With a fixed amount of resources, 20 units of computers or 30 units of food can be produced. Also, the combinations of computer and food can be produced. Combinations are 25 units of food and 4 units of computers, 20 units of food and 7 units of computers, 15 units of food and 10 units of computers, etc. Draw the PPF. If new technology in computer production is invented and adopted, what will happen to the PPF? Find the opportunity cost of first 4 units of computer? If the total resources of the country increase, what will happen to the PPF

To draw the Production Possibility Frontier (PPF) for this scenario, we need to plot the different combinations of computers and food that can be produced with the given resources.

Let's assume that the horizontal axis represents the quantity of computers and the vertical axis represents the quantity of food.

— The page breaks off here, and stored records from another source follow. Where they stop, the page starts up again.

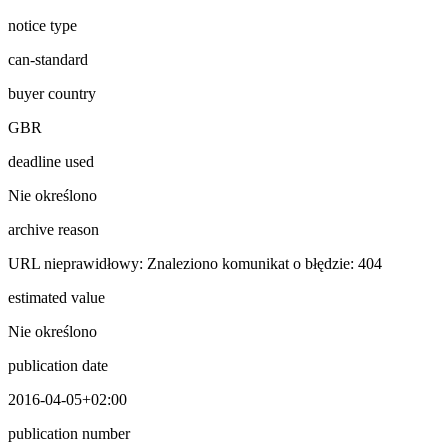
notice type
can-standard
buyer country
GBR
deadline used
Nie określono
archive reason
URL nieprawidłowy: Znaleziono komunikat o błędzie: 404
estimated value
Nie określono
publication date
2016-04-05+02:00
publication number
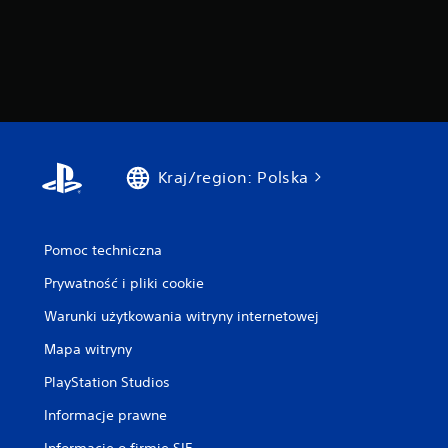
Kraj/region: Polska
Pomoc techniczna
Prywatność i pliki cookie
Warunki użytkowania witryny internetowej
Mapa witryny
PlayStation Studios
Informacje prawne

Based on the information provided, we know that with a fixed amount of resources, either 20 units of computers or 30 units of food can be produced separately. This gives us two points on the PPF: (20, 0) and (0, 30).

Additionally, there are combinations of computers and food that can be produced simultaneously. Some of these combinations are provided: (25, 4), (20, 7), (15, 10), etc. We can plot these points on the graph as well.

Once we plot these points, we can connect them to form the PPF. The PPF represents the maximum possible combinations of computers and food that can be produced with the given resources and technology.

Now, if new technology is invented and adopted in computer production, it would increase the efficiency or productivity of producing computers. As a result, the number of computers that can be produced with the same amount of resources would increase. This means the PPF will shift outward, allowing for greater potential combinations of computers and food.

To find the opportunity cost of the first 4 units of computer production, we look at the trade-off between computers and food. We can calculate this by considering the slope of the PPF at that point. If we assume the PPF is linear, then the opportunity cost would be the change in food divided by the change in computers.

For example, if producing the first 4 units of computers requires a decrease of 5 units of food, then the opportunity cost would be 5/4, or 1.25 units of food per computer.

If the total resources of the country increase, it would mean there are more resources available for production. This increase in resources would allow for a greater quantity of both computers and food to be produced. Consequently, the entire PPF would shift outward, indicating an expansion of the production possibilities. This means more combinations of computers and food can be produced compared to the previous PPF.